* [WHAT THE TASK REQUIRES]:
Whenever a line below includes the string "Xbox", show it.

* [PROVIDED DATA]:
[Start of section]

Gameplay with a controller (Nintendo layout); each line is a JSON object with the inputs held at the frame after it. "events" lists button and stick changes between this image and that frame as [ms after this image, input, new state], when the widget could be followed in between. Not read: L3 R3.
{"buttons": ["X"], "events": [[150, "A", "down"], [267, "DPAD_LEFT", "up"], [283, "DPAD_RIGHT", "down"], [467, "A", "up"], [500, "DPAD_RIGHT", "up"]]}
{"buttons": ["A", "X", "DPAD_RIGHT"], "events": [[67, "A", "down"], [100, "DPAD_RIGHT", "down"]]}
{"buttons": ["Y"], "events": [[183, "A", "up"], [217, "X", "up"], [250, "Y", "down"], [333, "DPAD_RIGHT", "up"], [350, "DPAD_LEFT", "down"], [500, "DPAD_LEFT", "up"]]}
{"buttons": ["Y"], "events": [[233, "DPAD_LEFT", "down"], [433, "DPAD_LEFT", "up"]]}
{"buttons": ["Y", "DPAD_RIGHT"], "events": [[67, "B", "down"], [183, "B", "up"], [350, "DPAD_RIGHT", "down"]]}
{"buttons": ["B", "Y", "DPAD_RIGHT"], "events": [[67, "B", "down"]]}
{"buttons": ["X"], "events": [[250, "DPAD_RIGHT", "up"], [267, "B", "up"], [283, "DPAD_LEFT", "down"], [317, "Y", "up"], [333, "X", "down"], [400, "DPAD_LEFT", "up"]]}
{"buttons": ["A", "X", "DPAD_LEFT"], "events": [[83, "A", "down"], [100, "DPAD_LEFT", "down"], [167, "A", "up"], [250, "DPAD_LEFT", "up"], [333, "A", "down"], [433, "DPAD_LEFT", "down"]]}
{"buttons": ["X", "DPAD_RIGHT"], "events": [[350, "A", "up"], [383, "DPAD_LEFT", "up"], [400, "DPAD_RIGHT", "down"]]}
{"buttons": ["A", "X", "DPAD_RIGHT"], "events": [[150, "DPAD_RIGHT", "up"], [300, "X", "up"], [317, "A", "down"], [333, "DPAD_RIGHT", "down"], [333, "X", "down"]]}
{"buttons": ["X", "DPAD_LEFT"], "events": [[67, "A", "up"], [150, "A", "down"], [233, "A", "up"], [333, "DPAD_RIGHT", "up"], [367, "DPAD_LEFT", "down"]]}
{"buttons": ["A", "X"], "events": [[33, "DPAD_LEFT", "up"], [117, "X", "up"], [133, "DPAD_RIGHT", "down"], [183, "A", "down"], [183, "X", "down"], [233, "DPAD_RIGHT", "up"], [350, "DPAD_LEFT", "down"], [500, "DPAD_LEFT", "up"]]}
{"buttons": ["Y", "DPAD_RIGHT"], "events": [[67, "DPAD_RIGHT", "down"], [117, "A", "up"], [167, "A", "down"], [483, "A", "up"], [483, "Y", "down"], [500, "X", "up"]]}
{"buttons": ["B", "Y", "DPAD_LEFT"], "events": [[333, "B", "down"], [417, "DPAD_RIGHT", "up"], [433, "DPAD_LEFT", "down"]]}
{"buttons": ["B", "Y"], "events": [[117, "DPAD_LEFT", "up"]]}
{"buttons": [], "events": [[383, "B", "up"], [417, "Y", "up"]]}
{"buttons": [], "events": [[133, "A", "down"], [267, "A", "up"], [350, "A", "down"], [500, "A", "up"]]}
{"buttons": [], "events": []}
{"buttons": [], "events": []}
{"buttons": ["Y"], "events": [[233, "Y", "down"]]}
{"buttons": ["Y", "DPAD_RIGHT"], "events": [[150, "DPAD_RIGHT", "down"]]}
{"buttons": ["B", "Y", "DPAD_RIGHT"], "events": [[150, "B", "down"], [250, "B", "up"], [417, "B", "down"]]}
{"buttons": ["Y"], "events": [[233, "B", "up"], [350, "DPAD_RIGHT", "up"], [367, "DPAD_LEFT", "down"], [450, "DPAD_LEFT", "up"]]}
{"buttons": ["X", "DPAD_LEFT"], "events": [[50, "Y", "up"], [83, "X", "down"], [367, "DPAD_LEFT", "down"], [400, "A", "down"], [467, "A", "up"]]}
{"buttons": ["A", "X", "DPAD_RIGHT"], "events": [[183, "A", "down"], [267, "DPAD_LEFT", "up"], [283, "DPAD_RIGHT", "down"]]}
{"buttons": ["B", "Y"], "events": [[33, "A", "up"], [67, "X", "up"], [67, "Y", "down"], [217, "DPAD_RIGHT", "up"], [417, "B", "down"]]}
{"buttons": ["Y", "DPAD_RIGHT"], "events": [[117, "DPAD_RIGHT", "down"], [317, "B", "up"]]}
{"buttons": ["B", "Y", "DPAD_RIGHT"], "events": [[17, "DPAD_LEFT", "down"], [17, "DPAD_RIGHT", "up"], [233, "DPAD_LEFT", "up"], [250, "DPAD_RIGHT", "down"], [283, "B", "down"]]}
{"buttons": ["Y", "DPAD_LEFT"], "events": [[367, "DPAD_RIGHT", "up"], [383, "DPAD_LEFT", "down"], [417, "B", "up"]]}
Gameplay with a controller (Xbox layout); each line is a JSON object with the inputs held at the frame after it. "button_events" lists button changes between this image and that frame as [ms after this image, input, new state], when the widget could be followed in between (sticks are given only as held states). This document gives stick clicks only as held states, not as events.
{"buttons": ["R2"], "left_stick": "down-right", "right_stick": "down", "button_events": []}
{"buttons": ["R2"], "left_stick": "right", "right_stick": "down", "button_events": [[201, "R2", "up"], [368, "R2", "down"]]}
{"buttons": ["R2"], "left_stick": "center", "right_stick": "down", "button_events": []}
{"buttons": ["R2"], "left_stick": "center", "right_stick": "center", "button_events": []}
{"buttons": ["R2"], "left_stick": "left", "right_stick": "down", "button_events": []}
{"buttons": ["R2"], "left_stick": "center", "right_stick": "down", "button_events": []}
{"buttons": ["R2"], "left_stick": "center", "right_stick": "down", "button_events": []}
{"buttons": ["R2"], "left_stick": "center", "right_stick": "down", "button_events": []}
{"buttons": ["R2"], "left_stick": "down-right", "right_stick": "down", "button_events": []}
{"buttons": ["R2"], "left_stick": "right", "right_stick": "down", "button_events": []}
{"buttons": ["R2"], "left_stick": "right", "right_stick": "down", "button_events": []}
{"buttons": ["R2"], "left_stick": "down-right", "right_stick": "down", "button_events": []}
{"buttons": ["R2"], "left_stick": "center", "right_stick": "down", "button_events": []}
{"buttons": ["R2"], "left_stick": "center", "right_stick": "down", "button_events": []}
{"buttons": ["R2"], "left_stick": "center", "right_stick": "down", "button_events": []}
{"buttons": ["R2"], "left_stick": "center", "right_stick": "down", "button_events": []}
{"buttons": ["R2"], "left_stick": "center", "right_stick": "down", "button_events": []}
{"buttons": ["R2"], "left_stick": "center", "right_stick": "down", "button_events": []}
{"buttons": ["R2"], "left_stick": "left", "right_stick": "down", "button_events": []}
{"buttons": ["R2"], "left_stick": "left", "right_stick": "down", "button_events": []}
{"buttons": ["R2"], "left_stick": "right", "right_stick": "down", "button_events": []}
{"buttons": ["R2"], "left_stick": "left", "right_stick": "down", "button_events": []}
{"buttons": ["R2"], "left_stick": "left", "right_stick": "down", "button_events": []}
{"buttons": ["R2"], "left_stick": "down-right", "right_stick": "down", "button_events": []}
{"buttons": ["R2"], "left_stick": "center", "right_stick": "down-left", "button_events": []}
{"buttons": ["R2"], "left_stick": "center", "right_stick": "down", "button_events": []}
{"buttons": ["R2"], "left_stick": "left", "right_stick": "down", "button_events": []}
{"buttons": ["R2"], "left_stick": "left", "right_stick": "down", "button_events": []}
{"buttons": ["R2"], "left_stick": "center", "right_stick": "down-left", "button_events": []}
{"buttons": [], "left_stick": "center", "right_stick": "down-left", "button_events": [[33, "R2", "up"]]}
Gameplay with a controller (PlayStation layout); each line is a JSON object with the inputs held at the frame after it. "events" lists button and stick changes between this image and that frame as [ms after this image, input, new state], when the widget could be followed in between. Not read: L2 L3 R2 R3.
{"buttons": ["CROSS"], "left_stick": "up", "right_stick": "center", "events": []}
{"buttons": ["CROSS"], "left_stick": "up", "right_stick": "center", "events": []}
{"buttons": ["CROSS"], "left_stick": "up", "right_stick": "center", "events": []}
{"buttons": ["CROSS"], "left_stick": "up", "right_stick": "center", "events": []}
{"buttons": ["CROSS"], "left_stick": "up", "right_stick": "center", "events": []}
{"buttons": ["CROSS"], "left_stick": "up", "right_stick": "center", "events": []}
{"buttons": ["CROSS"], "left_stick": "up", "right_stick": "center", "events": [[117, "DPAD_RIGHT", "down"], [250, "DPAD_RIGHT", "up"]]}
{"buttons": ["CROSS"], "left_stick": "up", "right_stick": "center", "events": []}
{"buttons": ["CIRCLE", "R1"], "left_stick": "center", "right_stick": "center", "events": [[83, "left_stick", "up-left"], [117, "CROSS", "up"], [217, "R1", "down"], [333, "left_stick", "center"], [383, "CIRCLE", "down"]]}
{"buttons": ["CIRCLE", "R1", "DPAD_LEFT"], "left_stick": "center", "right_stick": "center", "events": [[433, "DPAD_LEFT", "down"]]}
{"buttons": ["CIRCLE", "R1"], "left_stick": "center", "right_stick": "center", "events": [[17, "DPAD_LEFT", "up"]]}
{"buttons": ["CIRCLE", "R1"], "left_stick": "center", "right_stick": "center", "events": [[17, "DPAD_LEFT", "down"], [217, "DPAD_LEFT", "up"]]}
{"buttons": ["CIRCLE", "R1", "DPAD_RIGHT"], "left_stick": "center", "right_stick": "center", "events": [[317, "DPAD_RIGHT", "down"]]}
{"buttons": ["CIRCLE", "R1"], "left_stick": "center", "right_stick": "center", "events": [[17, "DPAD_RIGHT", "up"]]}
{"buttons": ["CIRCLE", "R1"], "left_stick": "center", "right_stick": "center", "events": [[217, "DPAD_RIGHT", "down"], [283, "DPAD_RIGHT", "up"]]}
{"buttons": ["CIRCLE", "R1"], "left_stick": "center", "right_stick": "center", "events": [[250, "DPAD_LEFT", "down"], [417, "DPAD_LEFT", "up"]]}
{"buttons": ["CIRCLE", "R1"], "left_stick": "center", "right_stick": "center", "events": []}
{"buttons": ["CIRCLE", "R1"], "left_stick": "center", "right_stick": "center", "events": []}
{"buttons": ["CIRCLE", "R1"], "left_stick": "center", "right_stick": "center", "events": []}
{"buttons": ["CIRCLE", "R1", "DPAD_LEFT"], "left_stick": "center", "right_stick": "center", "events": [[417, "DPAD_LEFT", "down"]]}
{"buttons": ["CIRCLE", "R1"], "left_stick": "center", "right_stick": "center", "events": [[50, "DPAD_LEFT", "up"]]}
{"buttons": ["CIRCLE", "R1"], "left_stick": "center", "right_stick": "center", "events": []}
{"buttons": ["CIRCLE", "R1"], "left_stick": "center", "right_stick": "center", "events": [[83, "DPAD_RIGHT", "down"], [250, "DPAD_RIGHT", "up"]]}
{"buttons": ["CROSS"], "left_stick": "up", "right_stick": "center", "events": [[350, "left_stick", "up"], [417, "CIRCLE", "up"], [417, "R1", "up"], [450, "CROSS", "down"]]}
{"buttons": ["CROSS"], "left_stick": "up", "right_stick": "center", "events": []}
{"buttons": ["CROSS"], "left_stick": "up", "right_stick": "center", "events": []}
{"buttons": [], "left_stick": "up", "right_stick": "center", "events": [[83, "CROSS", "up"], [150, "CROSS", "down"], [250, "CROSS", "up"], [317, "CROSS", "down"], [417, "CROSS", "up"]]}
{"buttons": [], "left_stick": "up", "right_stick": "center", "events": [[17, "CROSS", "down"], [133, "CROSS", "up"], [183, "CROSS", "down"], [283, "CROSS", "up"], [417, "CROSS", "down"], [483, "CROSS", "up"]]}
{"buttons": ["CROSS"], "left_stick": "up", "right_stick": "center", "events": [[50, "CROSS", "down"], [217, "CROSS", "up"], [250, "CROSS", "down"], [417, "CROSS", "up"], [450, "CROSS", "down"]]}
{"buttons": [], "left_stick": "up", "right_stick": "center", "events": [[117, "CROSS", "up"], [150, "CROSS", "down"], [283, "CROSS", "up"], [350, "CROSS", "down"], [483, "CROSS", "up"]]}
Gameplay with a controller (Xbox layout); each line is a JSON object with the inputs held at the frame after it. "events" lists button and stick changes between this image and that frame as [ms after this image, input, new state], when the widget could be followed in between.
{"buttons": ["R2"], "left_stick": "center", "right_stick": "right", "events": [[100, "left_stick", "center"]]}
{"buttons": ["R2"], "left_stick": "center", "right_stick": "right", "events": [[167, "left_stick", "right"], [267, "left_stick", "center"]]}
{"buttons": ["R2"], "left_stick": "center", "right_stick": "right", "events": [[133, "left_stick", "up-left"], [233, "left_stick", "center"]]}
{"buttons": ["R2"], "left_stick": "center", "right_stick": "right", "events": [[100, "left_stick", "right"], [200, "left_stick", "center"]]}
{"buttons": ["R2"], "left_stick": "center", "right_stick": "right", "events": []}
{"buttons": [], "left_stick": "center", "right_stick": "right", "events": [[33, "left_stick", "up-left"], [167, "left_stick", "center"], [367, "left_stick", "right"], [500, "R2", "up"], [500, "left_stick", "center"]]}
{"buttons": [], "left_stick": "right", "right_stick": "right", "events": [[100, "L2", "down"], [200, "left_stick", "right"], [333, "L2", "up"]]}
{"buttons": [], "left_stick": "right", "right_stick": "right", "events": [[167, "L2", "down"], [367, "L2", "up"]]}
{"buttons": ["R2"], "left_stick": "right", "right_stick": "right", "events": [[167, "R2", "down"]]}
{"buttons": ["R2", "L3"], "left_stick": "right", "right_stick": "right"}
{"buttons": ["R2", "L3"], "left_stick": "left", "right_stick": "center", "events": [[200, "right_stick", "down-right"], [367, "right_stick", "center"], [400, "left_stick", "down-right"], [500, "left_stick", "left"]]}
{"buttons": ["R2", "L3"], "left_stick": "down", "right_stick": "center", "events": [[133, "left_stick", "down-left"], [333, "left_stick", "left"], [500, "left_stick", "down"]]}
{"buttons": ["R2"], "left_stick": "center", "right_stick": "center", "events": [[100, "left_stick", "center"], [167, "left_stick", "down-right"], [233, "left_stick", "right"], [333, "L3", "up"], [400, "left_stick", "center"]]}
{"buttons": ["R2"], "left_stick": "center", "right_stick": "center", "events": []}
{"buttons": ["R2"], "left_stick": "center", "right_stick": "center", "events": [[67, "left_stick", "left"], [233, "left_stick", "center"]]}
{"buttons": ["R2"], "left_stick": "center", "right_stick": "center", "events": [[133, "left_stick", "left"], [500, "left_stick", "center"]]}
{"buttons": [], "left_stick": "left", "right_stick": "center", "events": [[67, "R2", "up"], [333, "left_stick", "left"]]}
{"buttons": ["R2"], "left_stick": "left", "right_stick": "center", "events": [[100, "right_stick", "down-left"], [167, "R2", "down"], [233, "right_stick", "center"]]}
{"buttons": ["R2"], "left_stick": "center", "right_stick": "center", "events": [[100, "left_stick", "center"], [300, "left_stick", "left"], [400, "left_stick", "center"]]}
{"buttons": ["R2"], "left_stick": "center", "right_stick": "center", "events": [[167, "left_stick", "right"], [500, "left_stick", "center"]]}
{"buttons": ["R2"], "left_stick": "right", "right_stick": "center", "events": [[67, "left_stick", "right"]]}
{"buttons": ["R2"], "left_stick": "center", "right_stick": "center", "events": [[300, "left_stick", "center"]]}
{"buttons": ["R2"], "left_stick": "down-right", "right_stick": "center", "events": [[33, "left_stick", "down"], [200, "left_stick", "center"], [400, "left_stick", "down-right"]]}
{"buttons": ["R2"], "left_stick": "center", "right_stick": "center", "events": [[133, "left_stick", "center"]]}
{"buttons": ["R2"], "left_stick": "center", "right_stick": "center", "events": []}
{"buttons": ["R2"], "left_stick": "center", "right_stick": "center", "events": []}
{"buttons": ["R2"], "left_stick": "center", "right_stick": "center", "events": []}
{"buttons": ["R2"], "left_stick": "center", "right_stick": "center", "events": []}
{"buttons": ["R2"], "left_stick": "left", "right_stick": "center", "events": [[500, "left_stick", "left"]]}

[End of section]

* [ANSWER SECTION]:
Gameplay with a controller (Xbox layout); each line is a JSON object with the inputs held at the frame after it. "button_events" lists button changes between this image and that frame as [ms after this image, input, new state], when the widget could be followed in between (sticks are given only as held states). This document gives stick clicks only as held states, not as events.
Gameplay with a controller (Xbox layout); each line is a JSON object with the inputs held at the frame after it. "events" lists button and stick changes between this image and that frame as [ms after this image, input, new state], when the widget could be followed in between.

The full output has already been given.